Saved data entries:
━━━━━━━━━━━━━━━━━━━━
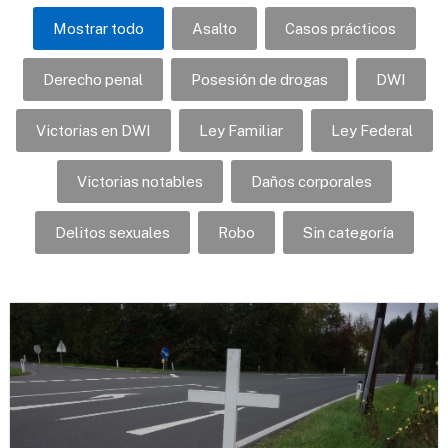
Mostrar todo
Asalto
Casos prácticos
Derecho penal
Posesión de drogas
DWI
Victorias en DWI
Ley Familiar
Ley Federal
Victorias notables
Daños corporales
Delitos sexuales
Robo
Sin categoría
━━━━━━━━━━━━━━━━━━━━
Work task:
Format the lines above as a JSON list of strings, one string per line, with blank lines skipped. Leave the pictures out.

Response below:
[
  "Mostrar todo",
  "Asalto",
  "Casos prácticos",
  "Derecho penal",
  "Posesión de drogas",
  "DWI",
  "Victorias en DWI",
  "Ley Familiar",
  "Ley Federal",
  "Victorias notables",
  "Daños corporales",
  "Delitos sexuales",
  "Robo",
  "Sin categoría"
]